Source data:
· · · · ·
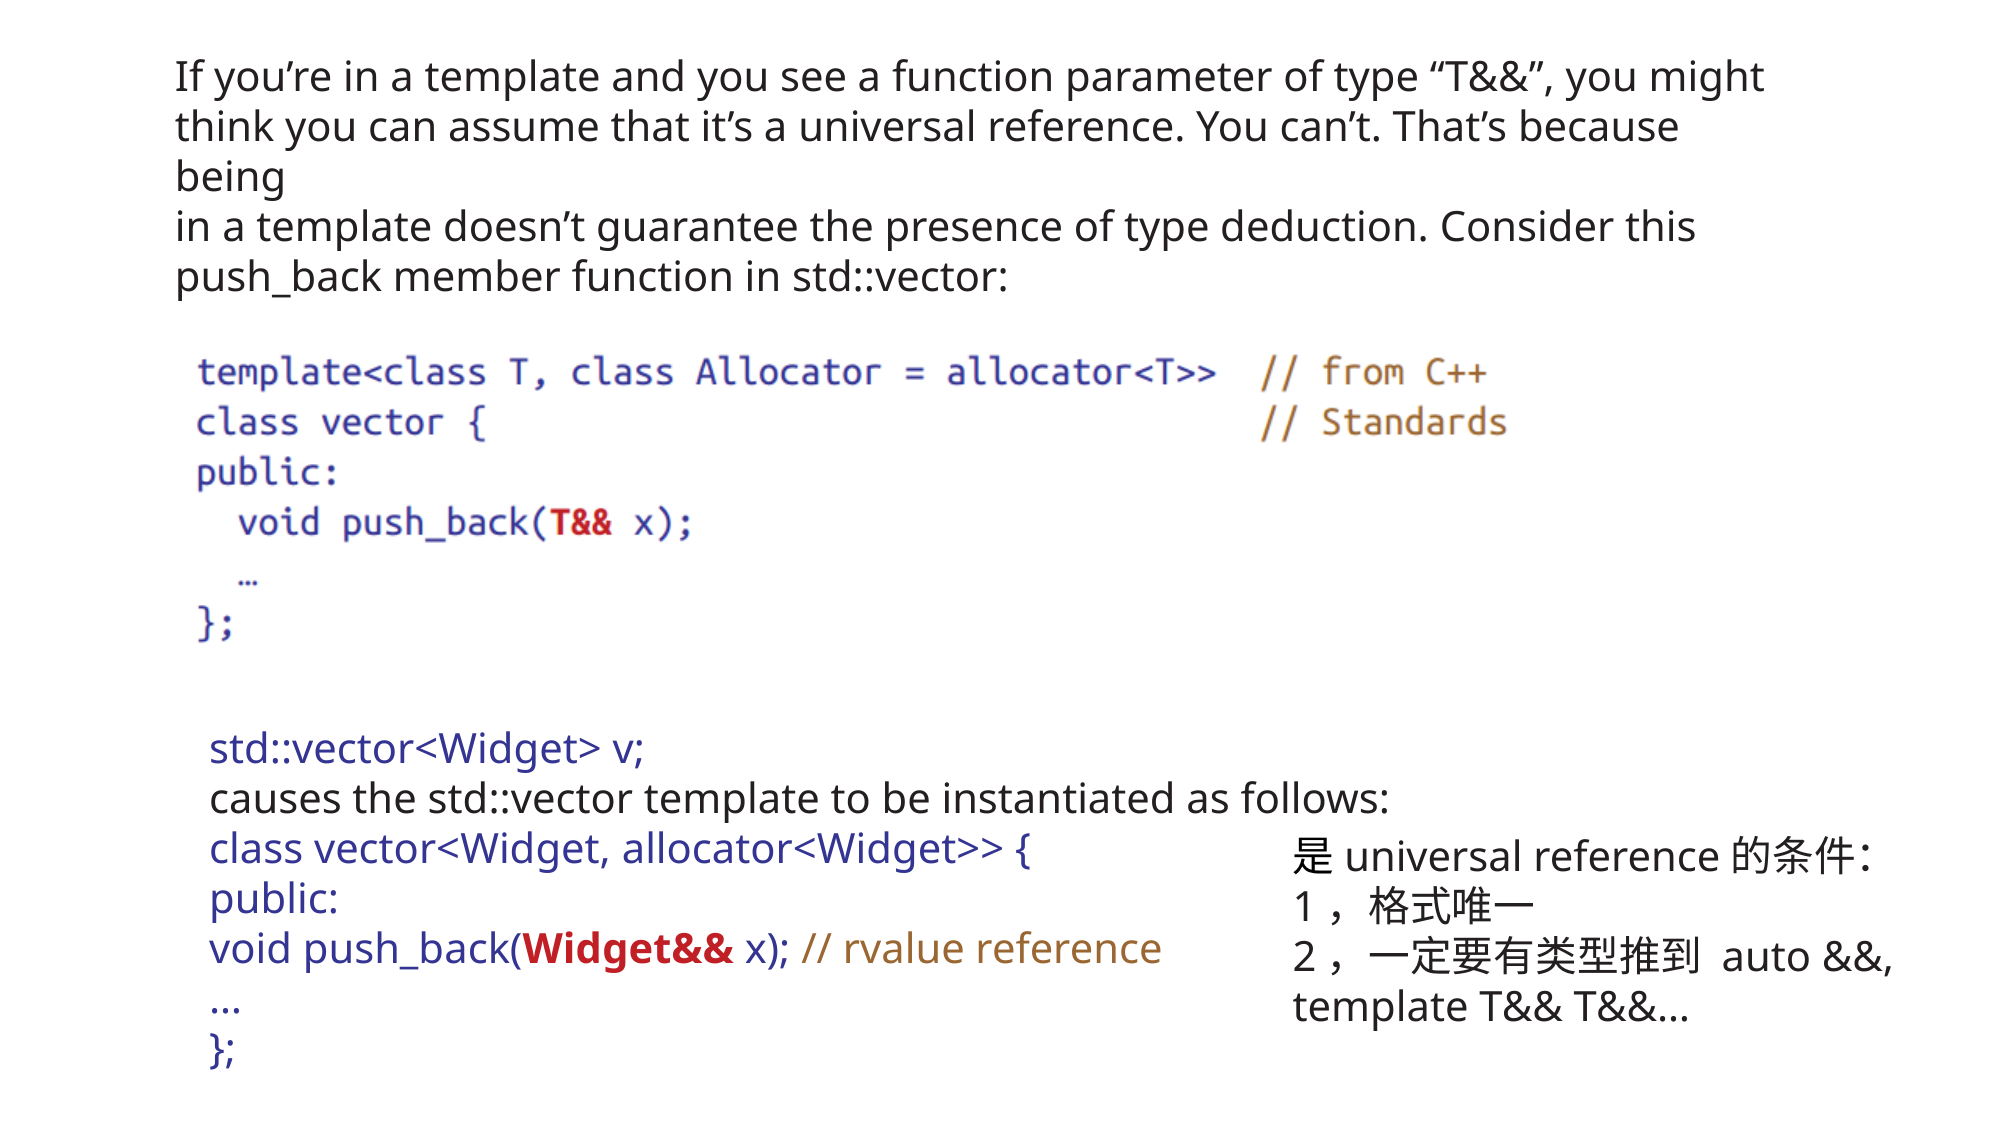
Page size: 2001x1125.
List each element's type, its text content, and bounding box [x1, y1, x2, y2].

text_box 是universal reference的条件： 1，格式唯一 2，一定要有类型推到 auto &&, template T&& T&&… [1277, 822, 1944, 1038]
text_box std::vector<Widget> v; causes the std::vector template to be instantiated as follows: class vector<Widget, allocator<Widget>> { public: void push_back(Widget&& x); // rvalue reference … }; [194, 714, 1978, 1125]
picture [160, 322, 1512, 651]
text_box If you’re in a template and you see a function parameter of type “T&&”, you might think you can assume that it’s a universal reference. You can’t. That’s because being in a template doesn’t guarantee the presence of type deduction. Consider this push_back member function in std::vector: [160, 42, 1810, 353]
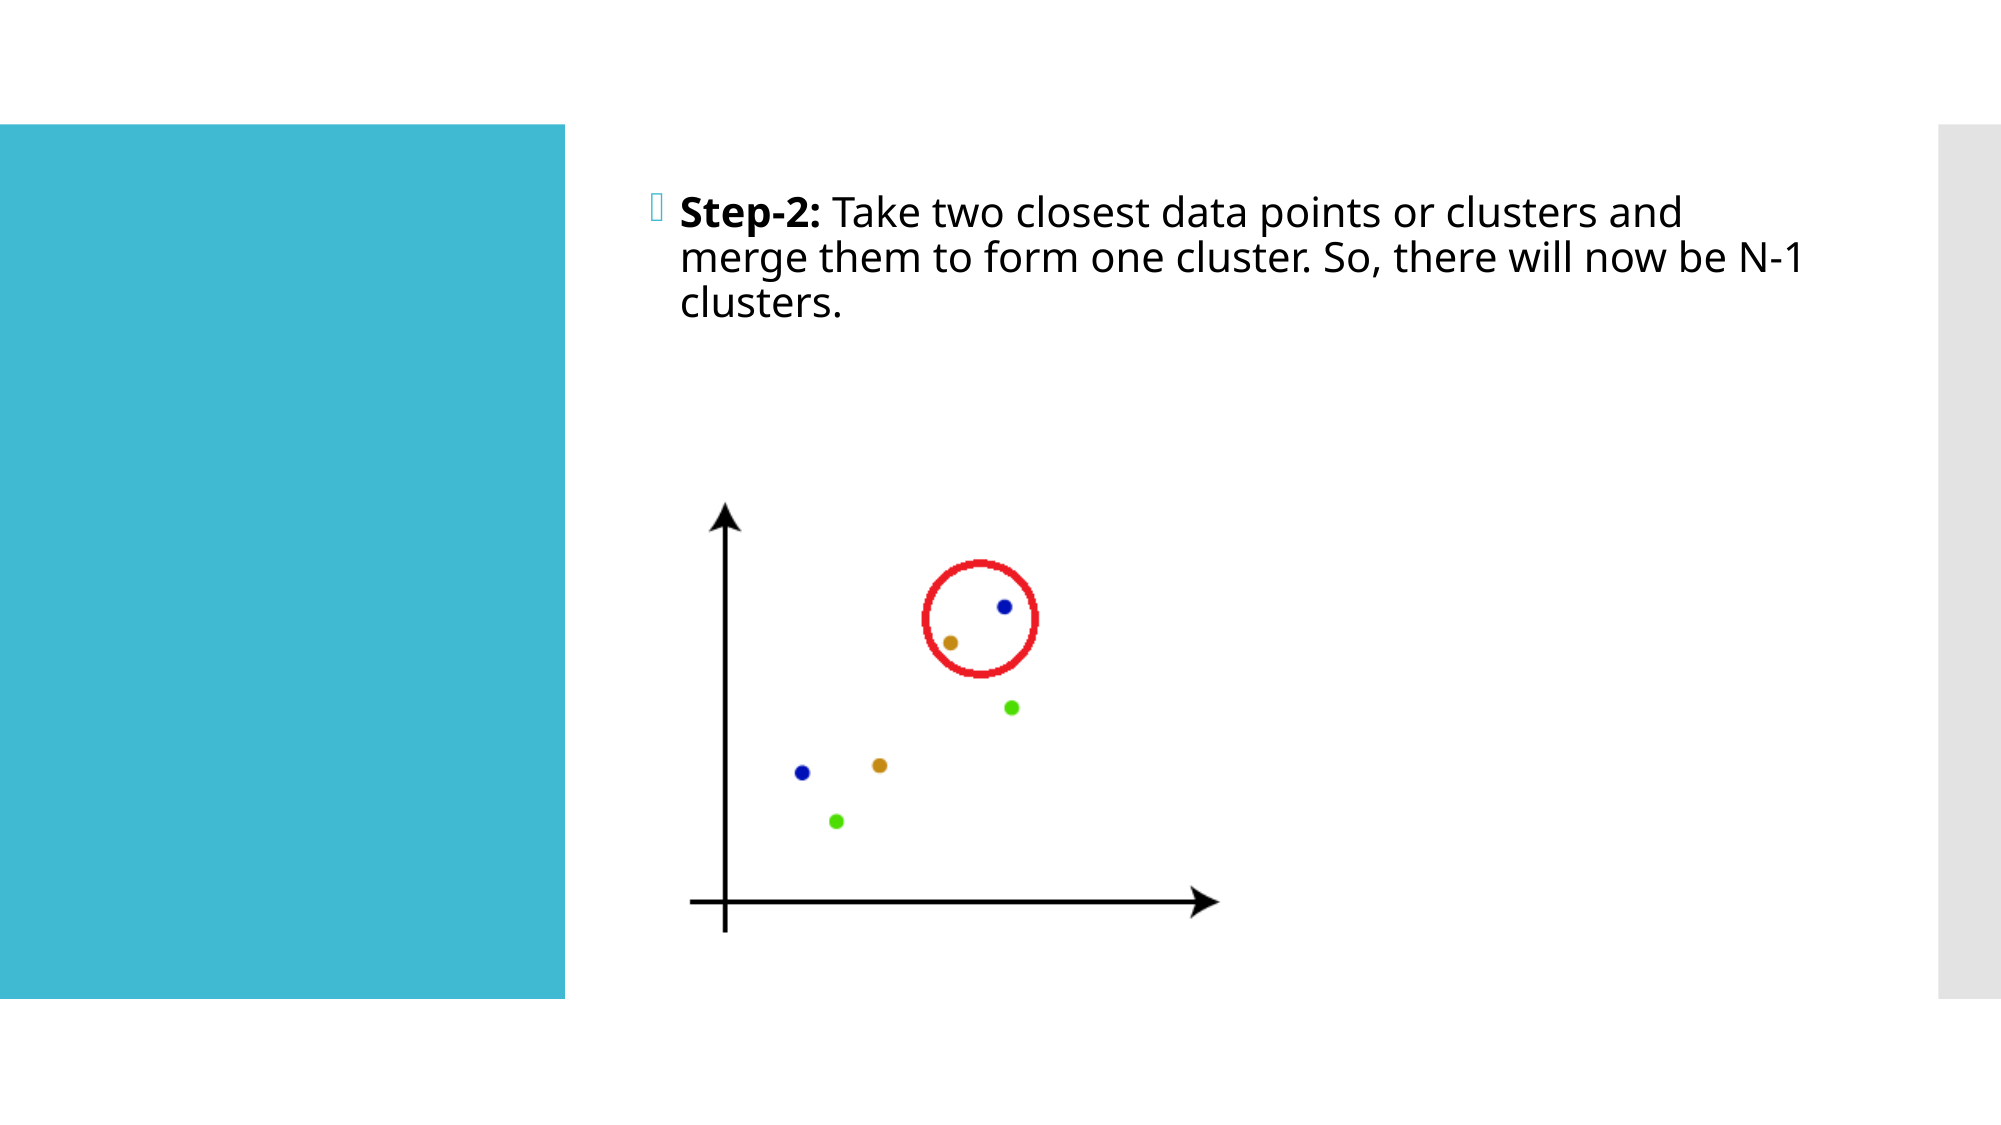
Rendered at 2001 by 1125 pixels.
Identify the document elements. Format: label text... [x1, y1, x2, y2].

picture [659, 467, 1285, 961]
list Step-2: Take two closest data points or clusters and merge them to form one cluster. So, there will now be N-1 clusters. [634, 141, 1835, 516]
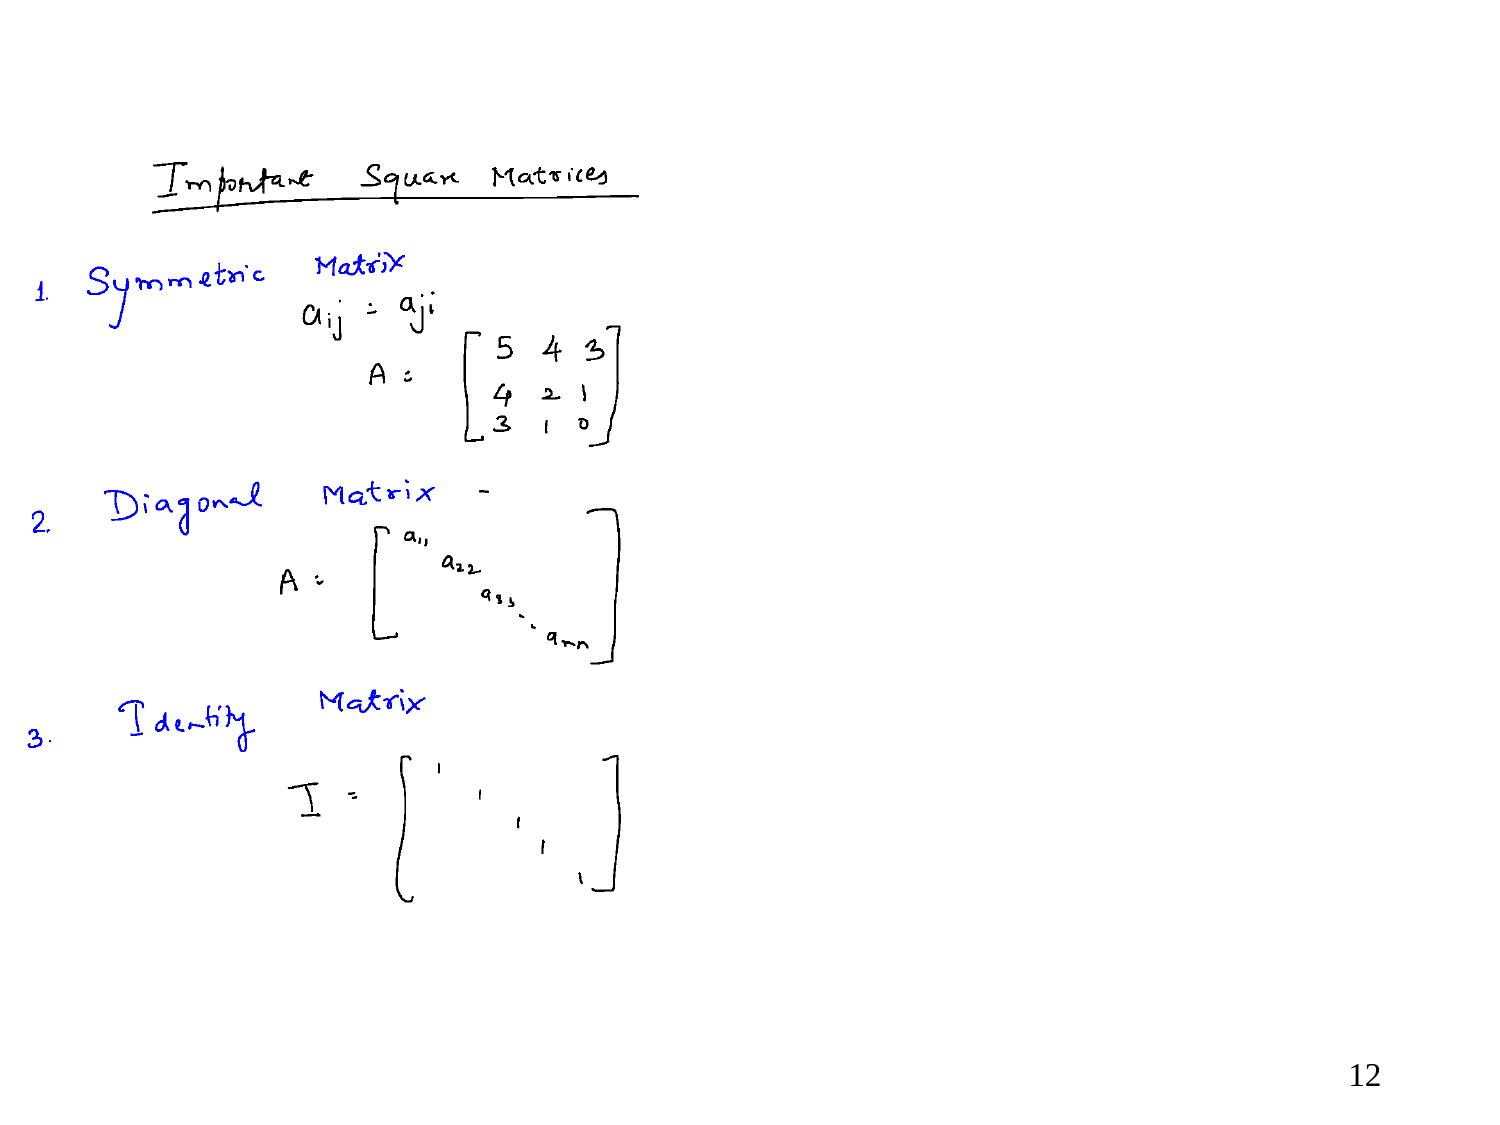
· · · · ·
▶ **Exercise requirements**
What is needed is an exact transcription of the lines from the one containing "Rendered at 2001 by 1125 pixels." through the last line of the records above, both included, with no pictures.

▶ **Your solution**
Rendered at 2001 by 1125 pixels.
Identify the document elements. Format: label text... [x1, y1, x2, y2].

picture [659, 467, 1285, 961]
list Step-2: Take two closest data points or clusters and merge them to form one cluster. So, there will now be N-1 clusters. [634, 141, 1835, 516]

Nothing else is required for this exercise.